Online conformal inference for multi-step time series forecasting
Xiaoqian Wang, Rob J Hyndman
TL;DR
The paper tackles distribution-free uncertainty quantification for multi-step time series forecasts under nonstationary dynamics. It develops AcMCP, an online conformal prediction framework that explicitly models autocorrelation in multi-step forecast errors, and extends existing conformal tools (MSCP, MWCP, MACP, MPID) to horizons beyond one step. The authors establish that optimal $h$-step-ahead forecast errors follow an approximate MA$(h-1)$ structure and prove that AcMCP achieves asymptotic marginal coverage with finite-sample bounds that grow with horizon. Empirical results on simulated and real datasets show AcMCP delivering coverage close to target within local windows while providing adaptive, informative prediction intervals, and the authors provide an open-source R package for implementation. The work offers a practical, distribution-free approach to reliable multi-step uncertainty quantification in time series with potential broad impact on forecasting in economics, energy, and related domains.
Abstract
We consider the problem of constructing distribution-free prediction intervals for multi-step time series forecasting, with a focus on the temporal dependencies inherent in multi-step forecast errors. We establish that the optimal $h$-step-ahead forecast errors exhibit serial correlation up to lag $(h-1)$ under a general non-stationary autoregressive data generating process.
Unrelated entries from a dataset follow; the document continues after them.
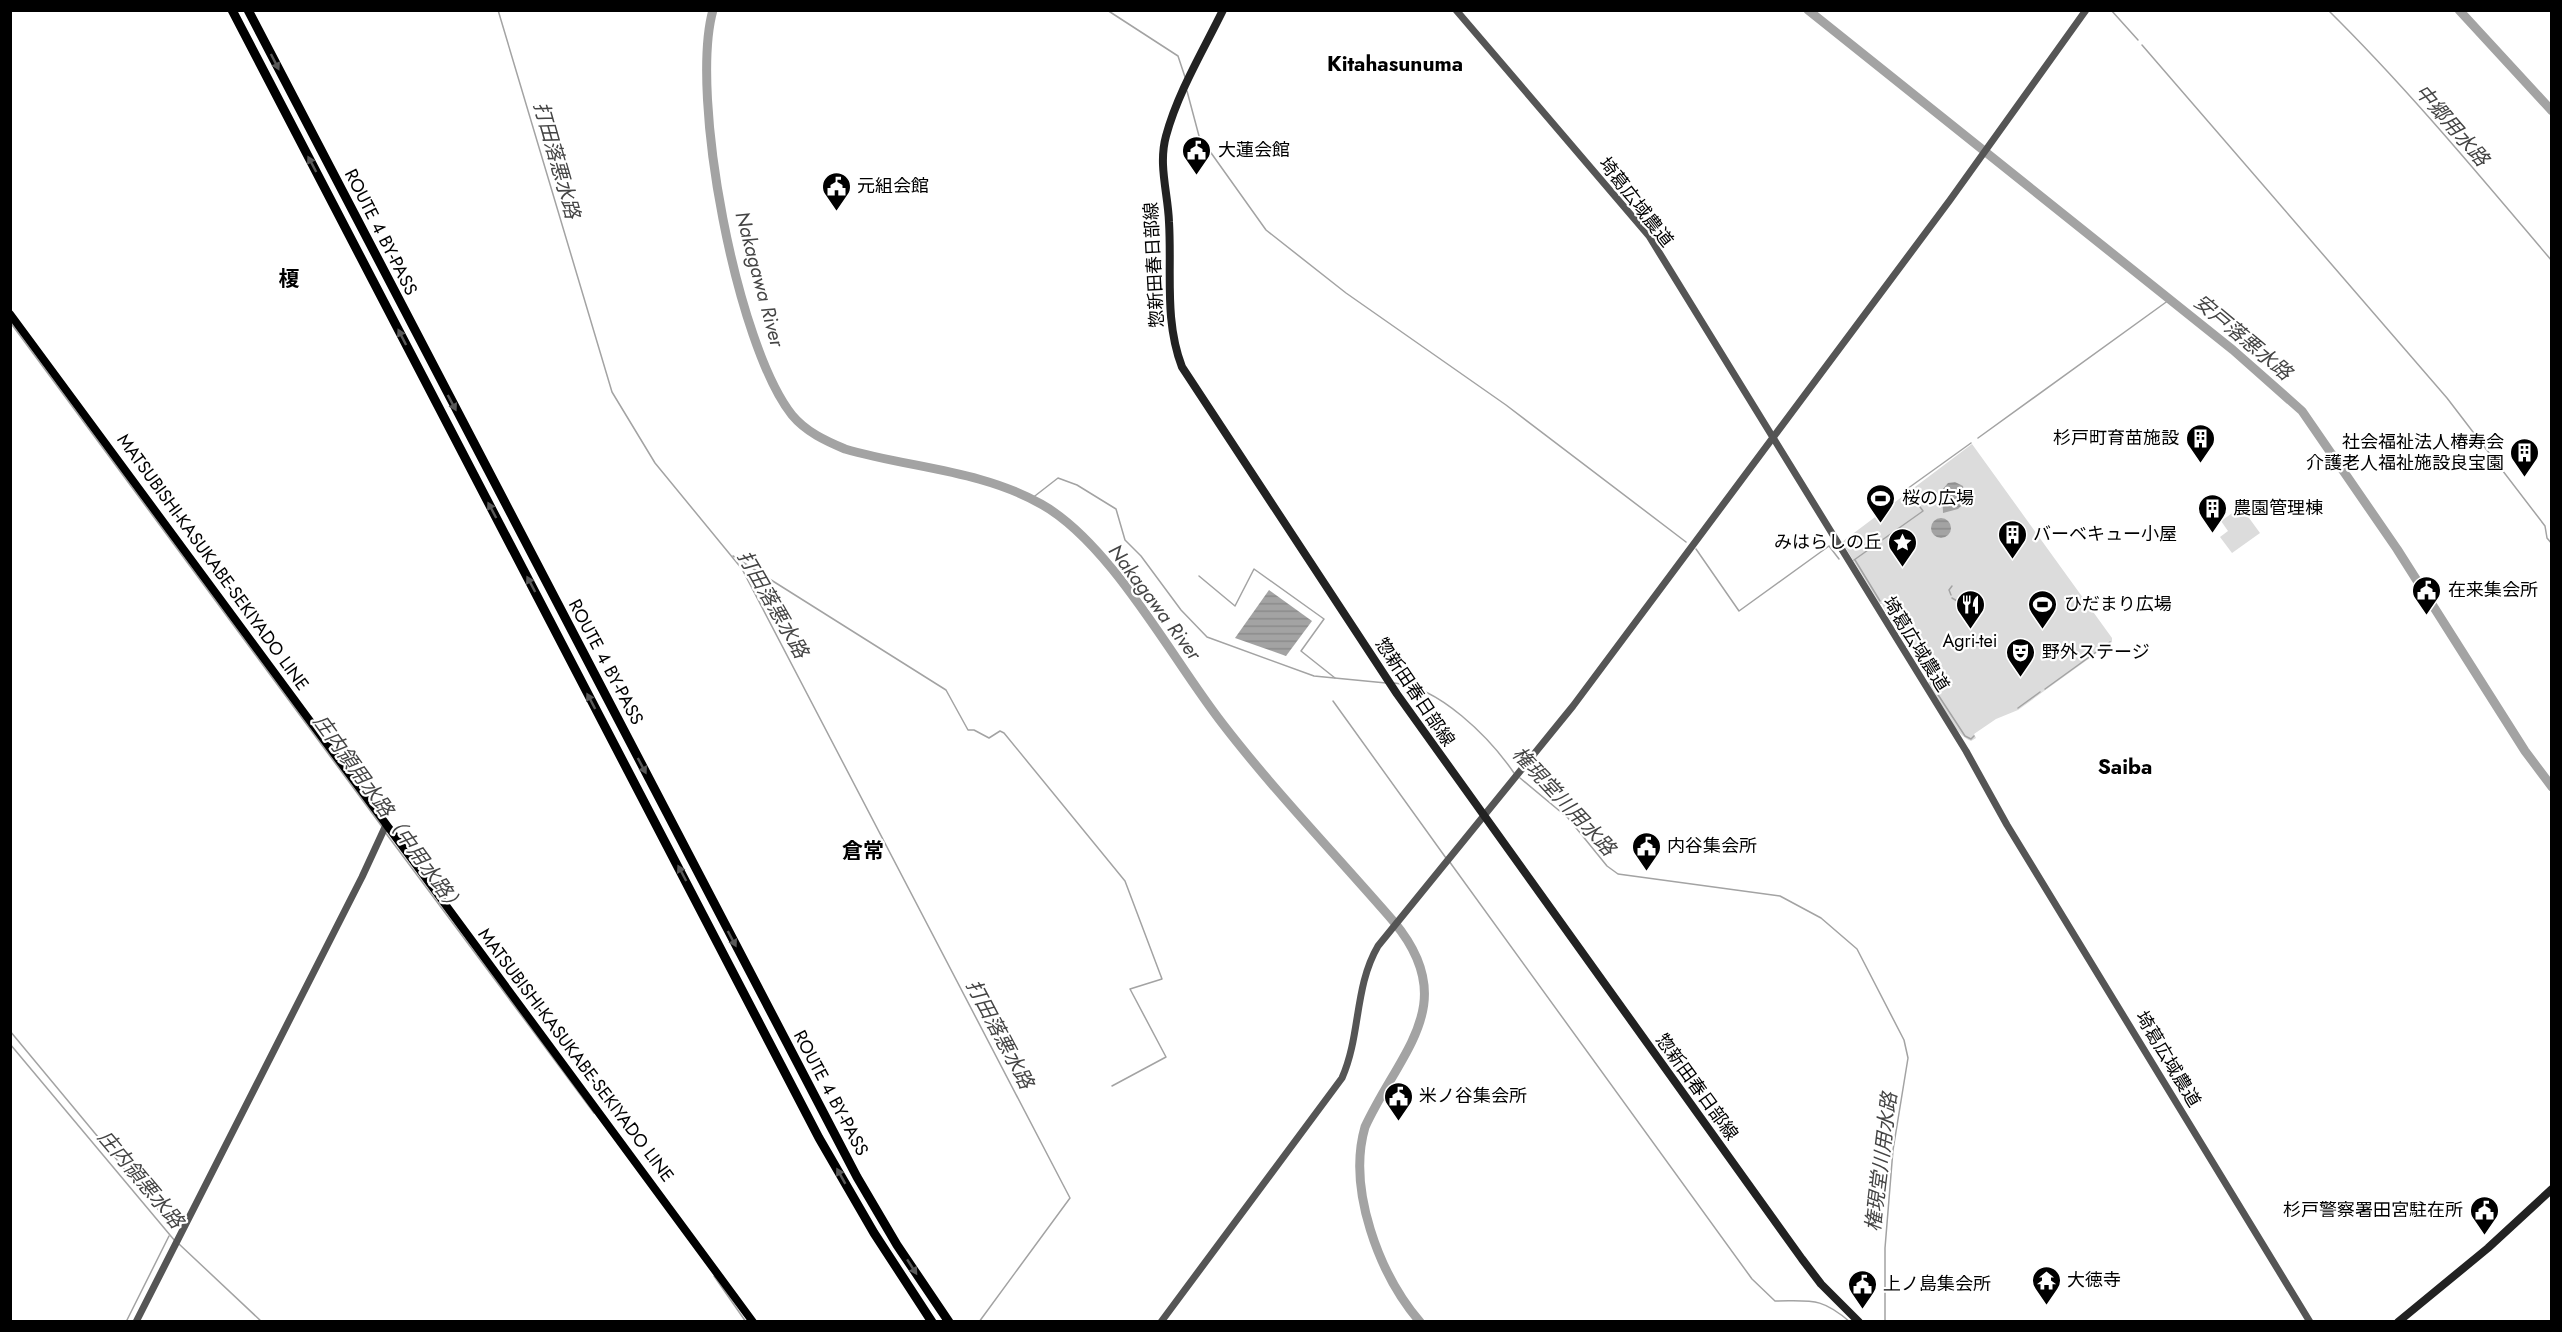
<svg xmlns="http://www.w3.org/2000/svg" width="2562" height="1332" font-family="Jost,'Noto Sans JP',sans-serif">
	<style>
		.green { fill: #dcdcdc }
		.water { fill: url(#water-rules) }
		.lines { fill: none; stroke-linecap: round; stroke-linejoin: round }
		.stream { stroke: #a3a3a3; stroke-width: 1.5 }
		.river { stroke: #a3a3a3; stroke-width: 9 }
		.tertiary { stroke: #555; stroke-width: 7 }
		.secondary { stroke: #222; stroke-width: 8 }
		.primary { stroke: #000; stroke-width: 8 }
		.trunk { stroke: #000; stroke-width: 9 }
		.oneway { fill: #595959 }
		.labels { text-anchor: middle; stroke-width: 4.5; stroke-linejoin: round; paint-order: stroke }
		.poi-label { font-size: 18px; fill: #000; stroke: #fff; text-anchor: start }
		.street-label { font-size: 18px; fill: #000; stroke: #fff }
		.water-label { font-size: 20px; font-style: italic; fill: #444; stroke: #fff }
		.quarter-label { font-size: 21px; font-weight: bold; fill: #000; stroke: #fff }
	</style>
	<defs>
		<pattern id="water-rules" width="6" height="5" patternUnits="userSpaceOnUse" patternTransform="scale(1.5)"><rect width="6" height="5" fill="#a3a3a3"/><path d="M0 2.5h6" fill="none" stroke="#8b8b8b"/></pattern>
	</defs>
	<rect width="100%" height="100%" fill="#fff"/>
	<g class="green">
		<path d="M1972,444L2112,638V642L2018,710L1996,719L1974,734L1976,738L1971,741C1955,735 1937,700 1928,684L1931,676C1917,651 1893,630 1882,604H1880L1842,542Z"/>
		<path d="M2241,507L2260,533L2232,553L2220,537L2228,531L2221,521Z"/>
	</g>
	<g class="water">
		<path d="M1955,482L1963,486L1966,501L1958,509L1943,513L1942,490L1948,483Z"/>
		<circle cx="1941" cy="528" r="10"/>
		<path d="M1269,590L1312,621L1286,656L1235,638Z"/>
	</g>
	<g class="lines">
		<g class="stream">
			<path d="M498,10L612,392L655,463L742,569L1070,1198L979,1322"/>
			<path d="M1107,10L1178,56L1185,77"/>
			<path d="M2111,10L2138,40"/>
			<path d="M2328,10C2408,89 2479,175 2552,261"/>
			<path d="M2142,45L2447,398L2545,526L2547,538L2552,544"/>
			<path d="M1187,91L1199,136L1266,230L1346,293L1506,405L1686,542"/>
			<path d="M10,322L383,828"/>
			<path d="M1978,438L2169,300"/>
			<path d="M1031,499L1058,478L1077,485L1116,509L1125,540L1141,556L1181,610L1207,637L1314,676L1386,683"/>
			<path d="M1696,549L1739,611L1829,546L1839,559"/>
			<path d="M733,556L946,690L968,730H974L989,738L1000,731L1004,733L1125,881L1162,979L1130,989L1166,1057L1112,1086"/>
			<path d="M1854,560L1923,511L1907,489L1971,443"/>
			<path d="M1855,560L1880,601"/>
			<path d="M1199,576L1235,606L1254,569L1324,619L1301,651L1335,678"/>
			<path d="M1951,595L1949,590L1952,586"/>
			<path d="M1952,598L1964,605L1962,610"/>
			<path d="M1394,683C1439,686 1490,738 1514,773"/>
			<path d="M1931,684L1965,736L1971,739L1974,736"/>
			<path d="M2045,689L2110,642"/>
			<path d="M1333,701L1446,858"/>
			<path d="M2018,708L2040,692"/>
			<path d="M1520,778L1568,818L1607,866L1618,874L1780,896L1821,918L1857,949L1904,1040L1908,1058L1893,1150L1885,1248V1322"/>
			<path d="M385,832L594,1113"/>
			<path d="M1449,861L1752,1279L1775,1301C1812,1301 1821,1297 1850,1322"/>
			<path d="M10,1031L167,1220"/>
			<path d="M10,1044L175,1241"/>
			<path d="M179,1244L262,1322"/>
			<path d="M714,1276L746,1322"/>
			<path d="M126,1322L169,1236"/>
		</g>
		<g class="river">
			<path d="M713,10C689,95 737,346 792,415C806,432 826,441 845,449C910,468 981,470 1041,504C1111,543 1172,659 1222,723C1275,792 1337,856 1394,922C1462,1004 1400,1051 1365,1127C1347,1189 1379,1274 1420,1322"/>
			<path d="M1808,10L2233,350L2302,411L2397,549L2525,751L2552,787"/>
			<path d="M2459,10L2552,111"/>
		</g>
		<g class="tertiary">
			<path d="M1456,10L1649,236L1966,751L2007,825L2310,1322"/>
			<path d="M136,1322L362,877L386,825"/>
			<path d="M1161,1322L1342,1078C1361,1035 1354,987 1378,946L1573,706L1950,200L2086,10"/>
		</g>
		<g class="secondary">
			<path d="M1223,10C1203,51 1178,92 1166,136C1158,165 1168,193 1169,222C1172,272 1164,320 1182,367L1397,694L1802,1259L1821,1284L1859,1322"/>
			<path d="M2398,1322L2488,1248L2552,1189"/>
		</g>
		<path class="primary" d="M10,314L753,1322"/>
		<g class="trunk">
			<path d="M232,10L819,1138L874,1233L932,1322"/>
			<path d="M248,10L857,1177L897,1245L949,1322"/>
		</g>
	</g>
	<defs><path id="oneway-solid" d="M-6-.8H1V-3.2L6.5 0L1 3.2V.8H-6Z" transform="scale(1.5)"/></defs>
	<g class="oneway">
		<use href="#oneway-solid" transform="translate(275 62) rotate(63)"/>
		<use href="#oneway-solid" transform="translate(312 164) rotate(-118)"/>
		<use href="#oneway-solid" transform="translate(402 337) rotate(-117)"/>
		<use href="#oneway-solid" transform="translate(452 403) rotate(62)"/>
		<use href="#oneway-solid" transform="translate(492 510) rotate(-118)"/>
		<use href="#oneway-solid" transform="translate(531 584) rotate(-118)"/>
		<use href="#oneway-solid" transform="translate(591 701) rotate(-118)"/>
		<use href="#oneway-solid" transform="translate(642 766) rotate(62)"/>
		<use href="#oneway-solid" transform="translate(682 873) rotate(-118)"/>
		<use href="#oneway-solid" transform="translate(732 939) rotate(62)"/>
		<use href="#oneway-solid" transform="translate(841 1176) rotate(-119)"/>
		<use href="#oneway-solid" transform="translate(912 1267) rotate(57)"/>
	</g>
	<defs>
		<symbol id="civic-pin" viewBox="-11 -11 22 30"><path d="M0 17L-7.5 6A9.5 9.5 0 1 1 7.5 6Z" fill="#000" stroke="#fff"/><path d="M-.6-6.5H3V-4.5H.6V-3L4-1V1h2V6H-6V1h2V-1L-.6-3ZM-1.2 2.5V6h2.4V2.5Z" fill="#fff"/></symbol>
		<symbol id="building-pin" viewBox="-11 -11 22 30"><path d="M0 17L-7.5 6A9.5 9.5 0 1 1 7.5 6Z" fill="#000" stroke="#fff"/><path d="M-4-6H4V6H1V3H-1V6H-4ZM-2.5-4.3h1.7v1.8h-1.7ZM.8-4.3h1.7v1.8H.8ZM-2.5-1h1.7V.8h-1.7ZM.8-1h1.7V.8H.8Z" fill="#fff"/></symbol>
		<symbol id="stadium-pin" viewBox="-11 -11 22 30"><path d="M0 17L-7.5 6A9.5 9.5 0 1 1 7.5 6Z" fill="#000" stroke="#fff"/><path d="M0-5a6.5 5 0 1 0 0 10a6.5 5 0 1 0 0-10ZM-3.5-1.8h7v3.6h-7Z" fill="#fff"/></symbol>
		<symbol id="sight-pin" viewBox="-11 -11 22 30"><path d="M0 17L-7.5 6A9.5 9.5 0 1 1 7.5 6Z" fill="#000" stroke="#fff"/><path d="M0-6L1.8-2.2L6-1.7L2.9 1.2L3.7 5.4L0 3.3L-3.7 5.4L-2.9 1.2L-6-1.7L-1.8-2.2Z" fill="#fff"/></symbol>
		<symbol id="restaurant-pin" viewBox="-11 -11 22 30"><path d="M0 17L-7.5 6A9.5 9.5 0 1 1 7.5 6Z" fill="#000" stroke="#fff"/><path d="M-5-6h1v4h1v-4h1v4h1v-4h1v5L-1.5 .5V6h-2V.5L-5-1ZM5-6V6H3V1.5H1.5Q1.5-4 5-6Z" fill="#fff"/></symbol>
		<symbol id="theatre-pin" viewBox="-11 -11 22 30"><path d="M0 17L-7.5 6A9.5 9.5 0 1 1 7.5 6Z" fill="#000" stroke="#fff"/><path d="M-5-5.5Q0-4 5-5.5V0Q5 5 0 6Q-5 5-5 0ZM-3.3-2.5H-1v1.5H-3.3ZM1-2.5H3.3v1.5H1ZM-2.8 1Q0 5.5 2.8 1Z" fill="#fff"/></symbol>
		<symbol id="temple-pin" viewBox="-11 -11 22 30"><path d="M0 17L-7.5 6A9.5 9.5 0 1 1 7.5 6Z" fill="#000" stroke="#fff"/><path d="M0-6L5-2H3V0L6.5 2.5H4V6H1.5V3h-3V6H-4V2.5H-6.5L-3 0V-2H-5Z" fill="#fff"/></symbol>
	</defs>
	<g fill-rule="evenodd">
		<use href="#civic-pin" x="1180" y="134" width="33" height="45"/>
		<use href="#civic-pin" x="820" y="170" width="33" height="45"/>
		<use href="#building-pin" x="2184" y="422" width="33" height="45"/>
		<use href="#building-pin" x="2508" y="436" width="33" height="45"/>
		<use href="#stadium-pin" x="1864" y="482" width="33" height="45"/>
		<use href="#building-pin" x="2196" y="492" width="33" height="45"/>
		<use href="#building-pin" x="1996" y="518" width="33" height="45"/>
		<use href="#sight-pin" x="1886" y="526" width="33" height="45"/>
		<use href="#civic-pin" x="2410" y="574" width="33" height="45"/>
		<use href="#restaurant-pin" x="1954" y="588" width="33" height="45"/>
		<use href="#stadium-pin" x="2026" y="588" width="33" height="45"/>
		<use href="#theatre-pin" x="2004" y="636" width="33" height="45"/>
		<use href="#civic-pin" x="1630" y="830" width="33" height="45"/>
		<use href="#civic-pin" x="1382" y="1080" width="33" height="45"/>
		<use href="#civic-pin" x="2468" y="1194" width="33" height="45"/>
		<use href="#temple-pin" x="2030" y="1264" width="33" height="45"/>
		<use href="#civic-pin" x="1846" y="1268" width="33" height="45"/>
	</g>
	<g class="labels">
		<g class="poi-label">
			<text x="1218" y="156">大蓮会館</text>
			<text x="857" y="192">元組会館</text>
			<text x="2179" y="444" text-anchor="end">杉戸町育苗施設</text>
			<text x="2504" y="448" text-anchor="end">社会福祉法人椿寿会<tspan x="2504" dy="21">介護老人福祉施設良宝園</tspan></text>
			<text x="1902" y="504">桜の広場</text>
			<text x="2233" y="514">農園管理棟</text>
			<text x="2033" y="540">バーベキュー小屋</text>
			<text x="1882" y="548" text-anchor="end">みはらしの丘</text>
			<text x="2448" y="596">在来集会所</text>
			<text x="2064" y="610">ひだまり広場</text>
			<text x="1970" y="647" text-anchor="middle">Agri-tei</text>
			<text x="2042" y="658">野外ステージ</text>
			<text x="1667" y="852">内谷集会所</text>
			<text x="1419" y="1102">米ノ谷集会所</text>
			<text x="2463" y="1216" text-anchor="end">杉戸警察署田宮駐在所</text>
			<text x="2067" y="1286">大徳寺</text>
			<text x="1883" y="1290">上ノ島集会所</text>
		</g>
		<g class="street-label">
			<text transform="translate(1636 202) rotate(52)" y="6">埼葛広域農道</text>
			<text transform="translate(381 232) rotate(63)" y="6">ROUTE 4 BY-PASS</text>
			<text transform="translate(1154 265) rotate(-93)" y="6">惣新田春日部線</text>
			<text transform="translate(213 562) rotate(54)" y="6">MATSUBISHI-KASUKABE-SEKIYADO LINE</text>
			<text transform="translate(1916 644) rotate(58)" y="6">埼葛広域農道</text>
			<text transform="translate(606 662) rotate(62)" y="6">ROUTE 4 BY-PASS</text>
			<text transform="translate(1415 692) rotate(56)" y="6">惣新田春日部線</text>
			<text transform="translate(576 1055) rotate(53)" y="6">MATSUBISHI-KASUKABE-SEKIYADO LINE</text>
			<text transform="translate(2168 1059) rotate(59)" y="6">埼葛広域農道</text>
			<text transform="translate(1697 1087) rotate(54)" y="6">惣新田春日部線</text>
			<text transform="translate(831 1093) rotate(62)" y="6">ROUTE 4 BY-PASS</text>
		</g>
		<g class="water-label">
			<text transform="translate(2452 125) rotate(49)" y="7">中郷用水路</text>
			<text transform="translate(557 160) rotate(74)" y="7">打田落悪水路</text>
			<text transform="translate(760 279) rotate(75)" y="7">Nakagawa River</text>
			<text transform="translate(2243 337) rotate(40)" y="7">安戸落悪水路</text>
			<text transform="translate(1155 602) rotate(53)" y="7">Nakagawa River</text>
			<text transform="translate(773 604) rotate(60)" y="7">打田落悪水路</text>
			<text transform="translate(1564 801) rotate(47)" y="7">権現堂川用水路</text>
			<text transform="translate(389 814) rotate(54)" y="7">庄内領用水路（中用水路）</text>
			<text transform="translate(1000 1034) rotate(62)" y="7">打田落悪水路</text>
			<text transform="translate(1881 1162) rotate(-83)" y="7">権現堂川用水路</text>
			<text transform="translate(141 1179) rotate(50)" y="7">庄内領悪水路</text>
		</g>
		<g class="quarter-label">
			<text x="1395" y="71">Kitahasunuma</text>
			<text x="289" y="286">榎</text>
			<text x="2125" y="774">Saiba</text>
			<text x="863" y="858">倉常</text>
		</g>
	</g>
	<rect width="2562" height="1332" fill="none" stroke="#000000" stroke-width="24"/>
</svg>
To leverage these properties, we propose the Autocorrelated Multi-step Conformal Prediction (AcMCP) method, which effectively incorporates autocorrelations in multi-step forecast errors, resulting in more statistically efficient prediction intervals. This method guarantees asymptotic marginal coverage for multi-step prediction intervals, though we note that, for finite samples, the coverage error admits an upper bound that increases with the forecasting horizon. Additionally, we extend several easy-to-implement conformal prediction methods, originally designed for single-step forecasting, to accommodate multi-step scenarios. Through empirical evaluations, including simulations and applications to data, we demonstrate that AcMCP achieves coverage that closely aligns with the target within local windows, while providing adaptive prediction intervals that effectively respond to varying conditions.